“Café froid” de Stéphanie Lansaque et François Leroy
Saïgon, Vietnam. À la mort de sa mère, une jeune fille se voit contrainte d’abandonner ses études pour reprendre le café familial. Confrontée à un changement de vie radical, à la solitude et au chagrin, elle perd petit à petit ses repères.
Depuis dix ans, c’est avec une régularité métronomique que le duo artistique formé par Stéphanie Lansaque et François Leroy fascine et enchante et, au gré d’histoires extrême-orientales entraînant au Vietnam (c’est le cas de Bonsoir Monsieur Chu, 2005, et Fleuve rouge, Song Hong, 2012) ou en Chine (dans Mei Ling, 2009). C’est à Saïgon, à nouveau, que Café froid s’enracine et le terme semble idoine, tant est poussé l’ancrage sonore et chromatique dans les rues de la métropole vietnamienne ; la bande-son demeure extrêmement travaillée, mixant les bruits de la ville et de son activité, les pépiements des oiseaux de l’aube, le cri d’un coq, etc. C’est au cœur de cette effervescence urbaine que l’héroïne est rapidement plongée. Étudiante, elle doit reprendre le commerce de sa mère victime d’un accident fatal, à savoir une échoppe de rue proposant ces cafés glacés dont raffole la population durant les fortes chaleurs de la journée.

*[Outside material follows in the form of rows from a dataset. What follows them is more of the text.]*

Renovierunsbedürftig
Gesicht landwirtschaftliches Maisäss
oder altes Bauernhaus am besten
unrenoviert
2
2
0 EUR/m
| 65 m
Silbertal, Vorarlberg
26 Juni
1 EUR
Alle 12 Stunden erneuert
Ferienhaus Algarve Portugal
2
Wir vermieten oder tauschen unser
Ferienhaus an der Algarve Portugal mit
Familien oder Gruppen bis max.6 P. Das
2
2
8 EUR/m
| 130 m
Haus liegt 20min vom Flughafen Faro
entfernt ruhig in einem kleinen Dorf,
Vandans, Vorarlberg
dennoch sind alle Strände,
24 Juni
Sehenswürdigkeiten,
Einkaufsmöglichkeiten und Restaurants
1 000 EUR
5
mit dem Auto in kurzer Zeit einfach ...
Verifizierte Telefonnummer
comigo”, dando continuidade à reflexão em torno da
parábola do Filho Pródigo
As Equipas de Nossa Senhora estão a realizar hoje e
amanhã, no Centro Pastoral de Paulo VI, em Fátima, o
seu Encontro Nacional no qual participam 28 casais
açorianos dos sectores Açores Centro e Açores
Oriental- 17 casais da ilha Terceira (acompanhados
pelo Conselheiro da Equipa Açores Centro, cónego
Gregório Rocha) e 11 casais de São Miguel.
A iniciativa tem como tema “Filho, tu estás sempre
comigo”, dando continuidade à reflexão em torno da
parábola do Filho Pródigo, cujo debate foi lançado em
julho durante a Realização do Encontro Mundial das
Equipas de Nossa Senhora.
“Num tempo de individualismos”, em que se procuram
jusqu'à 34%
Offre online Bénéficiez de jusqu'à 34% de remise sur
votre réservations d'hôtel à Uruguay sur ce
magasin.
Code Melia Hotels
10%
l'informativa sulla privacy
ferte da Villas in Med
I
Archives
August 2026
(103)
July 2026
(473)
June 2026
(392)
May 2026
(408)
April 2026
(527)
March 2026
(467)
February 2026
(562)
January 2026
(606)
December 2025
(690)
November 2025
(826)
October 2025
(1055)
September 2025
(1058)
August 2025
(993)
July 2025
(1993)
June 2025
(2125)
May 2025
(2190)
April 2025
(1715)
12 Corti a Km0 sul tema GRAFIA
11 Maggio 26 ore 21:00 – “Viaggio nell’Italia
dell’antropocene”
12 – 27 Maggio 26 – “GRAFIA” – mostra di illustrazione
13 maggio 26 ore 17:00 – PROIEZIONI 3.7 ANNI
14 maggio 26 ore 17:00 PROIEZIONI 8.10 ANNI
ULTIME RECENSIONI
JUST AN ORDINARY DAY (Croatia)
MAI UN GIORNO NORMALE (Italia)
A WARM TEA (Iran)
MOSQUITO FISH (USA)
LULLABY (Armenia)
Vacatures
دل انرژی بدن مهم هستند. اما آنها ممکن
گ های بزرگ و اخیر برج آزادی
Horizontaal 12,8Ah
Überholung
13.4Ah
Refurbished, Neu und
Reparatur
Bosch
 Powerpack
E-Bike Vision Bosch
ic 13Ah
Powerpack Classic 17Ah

Le jeu avec les différentes teintes n’est jamais dû au hasard dans les films du tandem et les couleurs chaudes, avec leurs rouges et jaunes éclatants, contrastent avec celles, bleutées et vertes, du crépuscule, lorsqu’on croit que la ville, enfin, se repose. C’est le moment où un rat prend possession des lieux, parcourant en tous sens l’appartement de la famille, où la jeune fille, brutalement privée de la présence rassurante de sa mère, se retrouve seule.
La narration s’oriente alors vers une perte de repères pour cette orpheline contrainte d’abandonner l’école et de prendre la place de la disparue, au travail comme à la maison. L’ambiance devient aussi angoissante que le chaos s’immisce dans la tête du personnage, la mise en scène joue de la géographie domestique, avec ses plongées et contre-plongées au long de l’escalier, une série de gros – ou très gros – plans et une partition inquiétante plantant un univers finalement lynchien, où se brouillent les frontières de la réalité et du fantasme, au fil d’une terrible nuit de confusion. Une séquence symbolique – le sort du rongeur intrusif – émaille comme une saillie, cruelle et inattendue, un cinéma que l’on croyait parfaitement connaître et qui n’a pas renoncé à évoluer et étonner encore.
Christophe Chauville
Article paru dans Bref n°118, 2016.
France, 2015, 15 minutes.
Réalisation, scénario, image et animation : Stéphanie Lansaque et François Leroy. Montage : François Leroy.
Son : Yann Lacan. Musique originale : Denis Vautrin. Interprétation : Ngoc Nhu Thuy Vu, Minh Hiên Duong, Thi Ngoc Dung Do, Thi Mang Do et Van Thanh Vu. Production : Je suis bien content.